We don’t WANT our phones to work everywhere

I see a certain cell phone company is still trying to lure customers with ads showing outdoor scenes, saying, “Keeping you connected out here.” I don’t know about other hunters, but when I’m out there, I don’t want to be found.

There’s a cell phone company that is plastering billboard ads all along Wyoming highways touting its coverage across the state. While I understand the importance of being able to stay in contact when you’re traveling from town to town, there are certain places I don’t want to be able to be reached by phone.
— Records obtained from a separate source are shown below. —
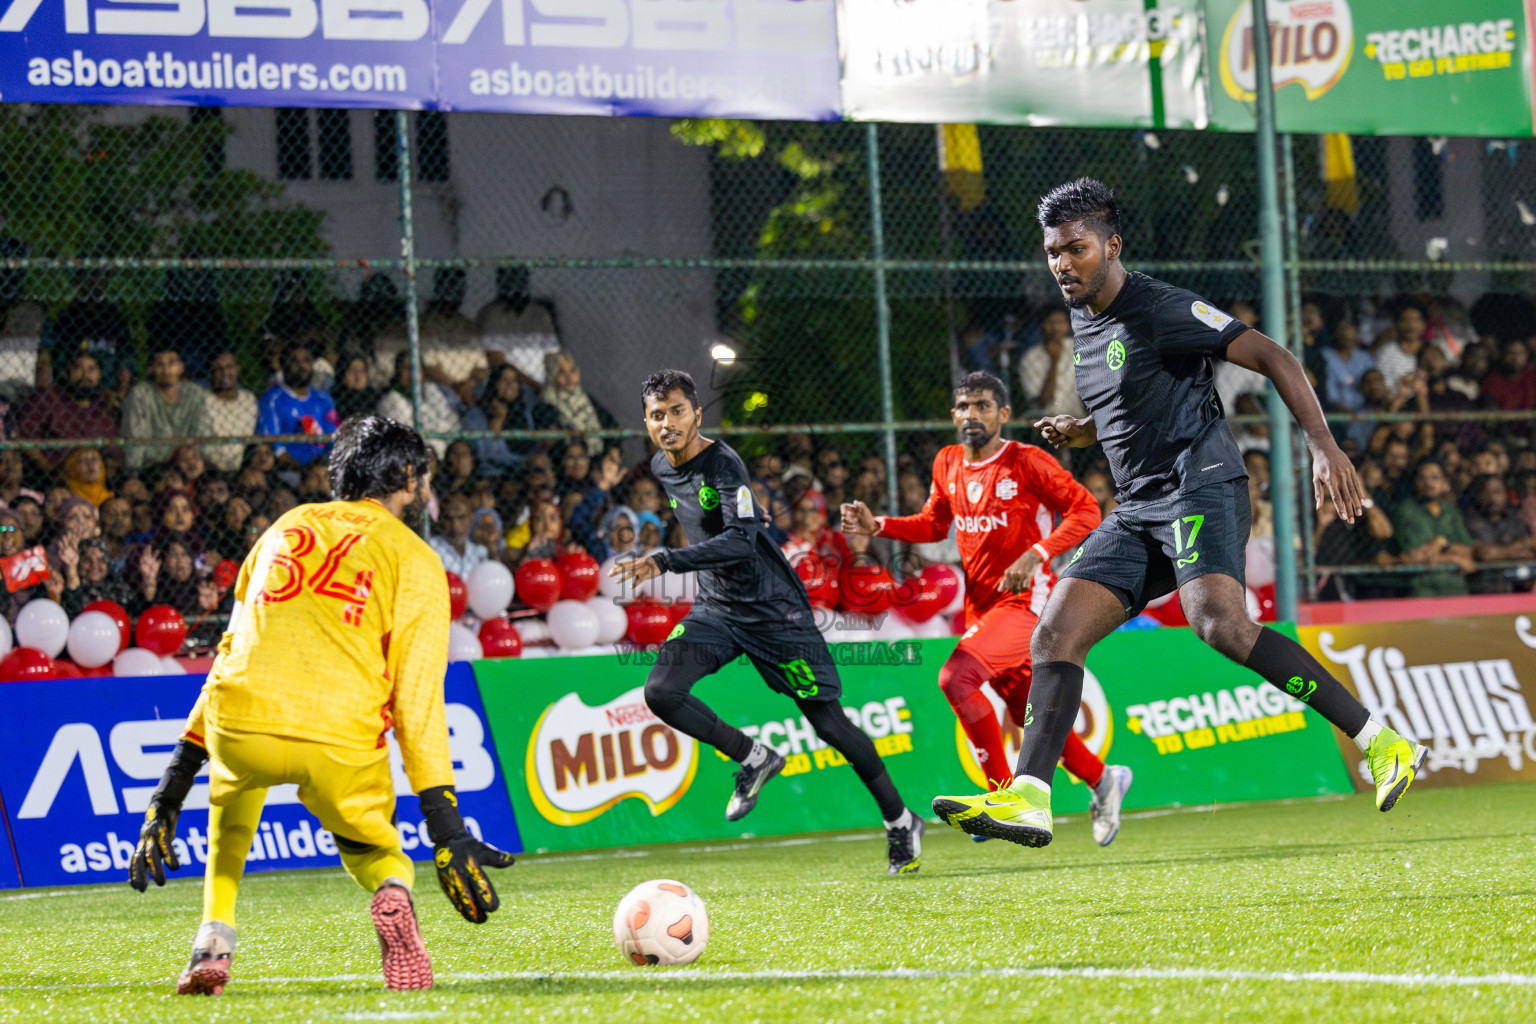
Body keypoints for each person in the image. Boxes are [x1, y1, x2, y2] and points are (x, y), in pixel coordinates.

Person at [930, 180, 1426, 849]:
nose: (1062, 264)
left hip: (1202, 485)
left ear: (1112, 245)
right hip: (1138, 507)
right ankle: (1031, 797)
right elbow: (1135, 398)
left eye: (1075, 248)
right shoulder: (1082, 313)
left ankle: (1381, 739)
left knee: (1219, 625)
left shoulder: (1162, 307)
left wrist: (1322, 444)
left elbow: (1272, 355)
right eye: (1052, 251)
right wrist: (1083, 430)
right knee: (1054, 635)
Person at [127, 415, 515, 995]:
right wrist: (447, 829)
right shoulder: (415, 558)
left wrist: (169, 790)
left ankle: (213, 943)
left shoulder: (283, 527)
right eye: (424, 475)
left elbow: (230, 654)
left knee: (232, 805)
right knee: (375, 848)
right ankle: (391, 892)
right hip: (335, 733)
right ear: (408, 476)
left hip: (238, 721)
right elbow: (417, 701)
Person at [609, 370, 925, 876]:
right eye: (656, 415)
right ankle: (753, 757)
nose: (666, 423)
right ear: (645, 421)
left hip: (774, 613)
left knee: (828, 724)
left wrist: (665, 561)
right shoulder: (659, 468)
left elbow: (740, 540)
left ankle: (900, 819)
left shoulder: (723, 463)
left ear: (697, 414)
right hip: (717, 609)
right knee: (661, 691)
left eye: (676, 412)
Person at [843, 372, 1133, 846]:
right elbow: (935, 523)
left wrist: (1035, 553)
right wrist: (878, 524)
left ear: (1002, 414)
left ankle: (1000, 798)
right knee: (1024, 710)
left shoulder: (1027, 461)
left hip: (1029, 600)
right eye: (962, 406)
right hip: (981, 605)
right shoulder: (948, 462)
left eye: (981, 406)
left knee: (955, 677)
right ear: (953, 414)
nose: (970, 414)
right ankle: (1104, 779)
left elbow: (1086, 511)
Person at [17, 350, 119, 473]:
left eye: (91, 369)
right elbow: (25, 439)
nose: (85, 375)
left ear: (99, 374)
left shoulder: (102, 407)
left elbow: (113, 451)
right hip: (54, 476)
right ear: (66, 373)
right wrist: (49, 469)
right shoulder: (50, 398)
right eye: (78, 369)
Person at [1391, 460, 1475, 597]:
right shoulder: (1406, 511)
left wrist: (1443, 546)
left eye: (1434, 478)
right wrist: (1456, 558)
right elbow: (1415, 556)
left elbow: (1469, 550)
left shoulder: (1451, 511)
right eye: (1422, 478)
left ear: (1444, 483)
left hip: (1456, 588)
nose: (1428, 483)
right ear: (1415, 482)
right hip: (1423, 589)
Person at [124, 346, 211, 472]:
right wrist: (134, 474)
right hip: (151, 467)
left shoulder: (194, 393)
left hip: (186, 463)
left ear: (181, 367)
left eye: (171, 363)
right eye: (160, 365)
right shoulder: (140, 394)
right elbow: (135, 439)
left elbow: (202, 432)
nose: (166, 371)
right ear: (151, 369)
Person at [258, 340, 339, 471]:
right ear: (283, 365)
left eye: (306, 360)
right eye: (294, 361)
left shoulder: (324, 400)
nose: (301, 365)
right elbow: (275, 447)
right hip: (286, 471)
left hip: (321, 467)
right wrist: (303, 471)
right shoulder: (271, 400)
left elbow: (335, 437)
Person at [1463, 473, 1535, 594]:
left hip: (1514, 588)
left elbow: (1529, 550)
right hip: (1478, 589)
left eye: (1497, 491)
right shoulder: (1468, 520)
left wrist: (1498, 552)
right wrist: (1512, 551)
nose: (1493, 497)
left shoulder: (1514, 520)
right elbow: (1483, 554)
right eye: (1486, 492)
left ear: (1505, 494)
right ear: (1478, 495)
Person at [1018, 307, 1085, 418]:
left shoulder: (1078, 349)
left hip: (1076, 417)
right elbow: (1042, 402)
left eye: (1061, 322)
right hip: (1044, 419)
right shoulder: (1030, 358)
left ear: (1067, 326)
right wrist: (1054, 362)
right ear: (1042, 325)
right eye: (1051, 322)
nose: (1056, 328)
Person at [204, 351, 259, 474]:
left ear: (237, 369)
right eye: (218, 368)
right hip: (209, 470)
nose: (224, 373)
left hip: (242, 469)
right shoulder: (201, 401)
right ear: (211, 372)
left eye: (229, 367)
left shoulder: (249, 399)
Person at [429, 493, 490, 579]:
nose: (455, 525)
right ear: (440, 520)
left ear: (471, 519)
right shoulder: (430, 548)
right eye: (449, 519)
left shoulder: (479, 553)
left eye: (461, 518)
Some of those ads show pictures of people out fishing or otherwise enjoying Wyoming’s wild wonders, and the slogan above the photo says alternately, “Keeping you connected out here” or “High-speed data out here.”
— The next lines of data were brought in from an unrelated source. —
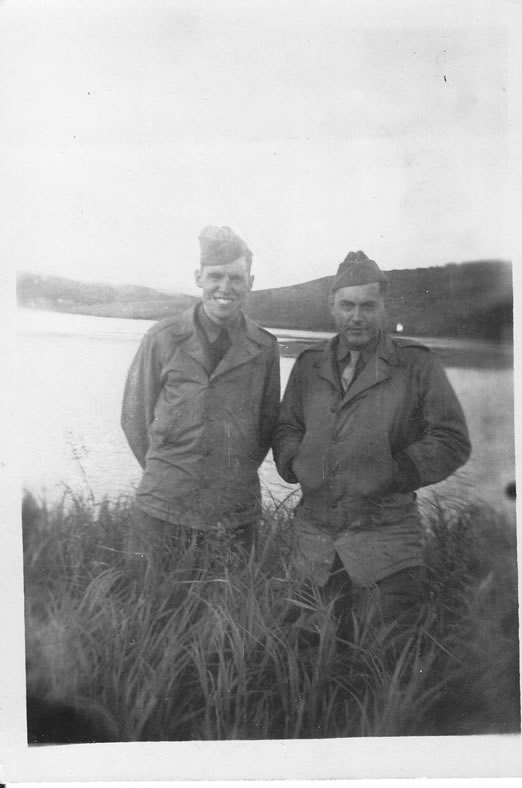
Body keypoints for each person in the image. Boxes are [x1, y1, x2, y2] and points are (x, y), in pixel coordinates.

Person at [273, 251, 471, 642]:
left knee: (379, 658)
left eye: (368, 305)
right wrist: (295, 461)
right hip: (313, 547)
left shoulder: (416, 364)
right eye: (347, 305)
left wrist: (397, 471)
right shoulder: (309, 364)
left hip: (386, 546)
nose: (357, 316)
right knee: (303, 655)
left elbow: (452, 439)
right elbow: (287, 425)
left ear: (383, 307)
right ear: (332, 306)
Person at [121, 225, 280, 572]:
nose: (226, 288)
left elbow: (266, 427)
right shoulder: (161, 338)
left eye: (236, 278)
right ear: (199, 278)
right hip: (161, 508)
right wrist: (167, 471)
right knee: (149, 610)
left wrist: (227, 475)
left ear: (250, 282)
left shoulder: (265, 347)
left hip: (233, 512)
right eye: (216, 276)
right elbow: (134, 418)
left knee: (227, 615)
Congratulations to that company on its coverage, if that’s the case, but I’ll stick with my overpriced service provider that only works in the most populated areas. I’m perfectly content with a cell phone that never rings if I’m more than a mile off any paved road. And even if it does ring, half the time it drops the call partway through a conversation, especially if I’m driving down a dirt road or hiking down a trail. That comes in very handy when I really don’t want to take a call. I don’t even have to fake the “I’m going through a tunnel and I might lose you” routine.

I wonder if that company’s ads are effective, though. There are probably a lot of people who think they want service everywhere they go, at least until they have it. I have to say, if it weren’t for those promises of all-over coverage, I’d probably switch to them. But I just don’t want to be able to be reached when I’m out on the banks of a trout stream or deep in the elk woods.

I’m pretty sure most of us who hunt and fish have the same worries. There are already far too few places to go to get away from it all, and we don’t want to be found when we’re escaping for a brief moment or two.

Then again, I suppose I could switch, and just turn off my phone when I’m out in the woods, but that would make far too much sense.